The exchange program is a fantastic opportunity for 10 Whistler youth to travel to Karuizawa, Japan to serve as ambassadors of Whistler. We are excited to experience a new culture and further develop our friendships with youth from Karuizawa in October. 

Domo arigato/ thank you.

Adam Brett
on behalf of the sister city exchange students, 2017

Wow! Another year, another Boogie! 

The Rotary Club of Whistler Millennium hosted its third Brandywine Boogie Trail Run on Saturday, Sept. 23.  After a few challenges, primarily finding an alternate route and finish line, we were up and running.

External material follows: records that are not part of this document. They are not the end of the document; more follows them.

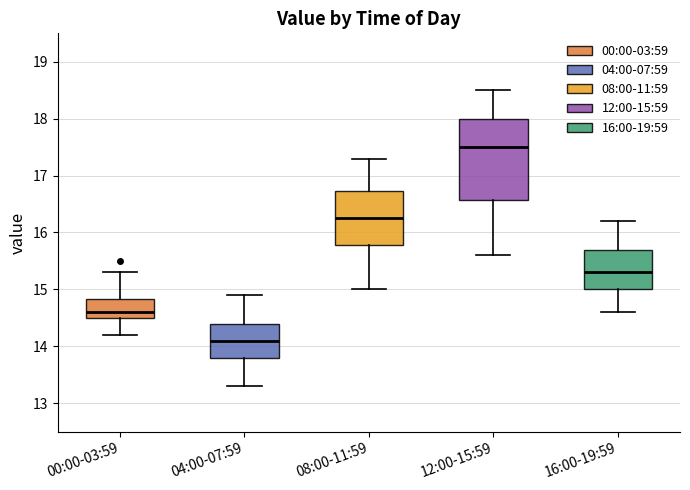

Reading left to right, read every box against the y-axis: the position of its median line, the range the box covers, and the ends of its whiskers. The values are not printed on the chart, so give them approximately, as read against the axis.

00:00-03:59: median 14.6, box 14.5 to 14.8, whiskers 14.2 to 15.3
04:00-07:59: median 14.1, box 13.8 to 14.4, whiskers 13.3 to 14.9
08:00-11:59: median 16.3, box 15.8 to 16.7, whiskers 15.0 to 17.3
12:00-15:59: median 17.5, box 16.6 to 18.0, whiskers 15.6 to 18.5
16:00-19:59: median 15.3, box 15.0 to 15.7, whiskers 14.6 to 16.2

Well done to the speed demons who annihilated the course in record time and to all participants for joining us on the day. 

As usual, we had incredible support from local businesses. Helly Hansen, we can't thank you enough for your generosity and support in our third year.  

Shout outs to: Back In Action; Whistler Creek Athletic Club; Nesters; Peak to Green Accommodation; RMOW; first aid and sweep Kevin Tennock; photographer Jim Budge; print media the Question and Pique; Tim Hortons for filling our last-minute request for hot chocolate; and the Longhorn, providing the best seats to view the mountains while quenching our thirst. Big thank yous also for the incredible prizes from: Fairmont Chateau Whistler; Scandinave Spa; YogaCara; Lululemon; Listel Hotel; Blackcomb Liquor Store; Whistler Smiles; Bear Paw Yoga; Vega; and the Creekside Gym.

Congratulations to all runners and walkers (a new category this year) who got out there and ran with us. 

Remember, you, the participants, chose your beneficiary. A big thank you to those from Rotary Youth Exchange, WORCA and Zero Ceiling.  

Of course, none of this happens without volunteers who give their time unequivocally.

Thank you. Everyone. In the spirit of community, fun and trail running, we look forward to seeing you next year!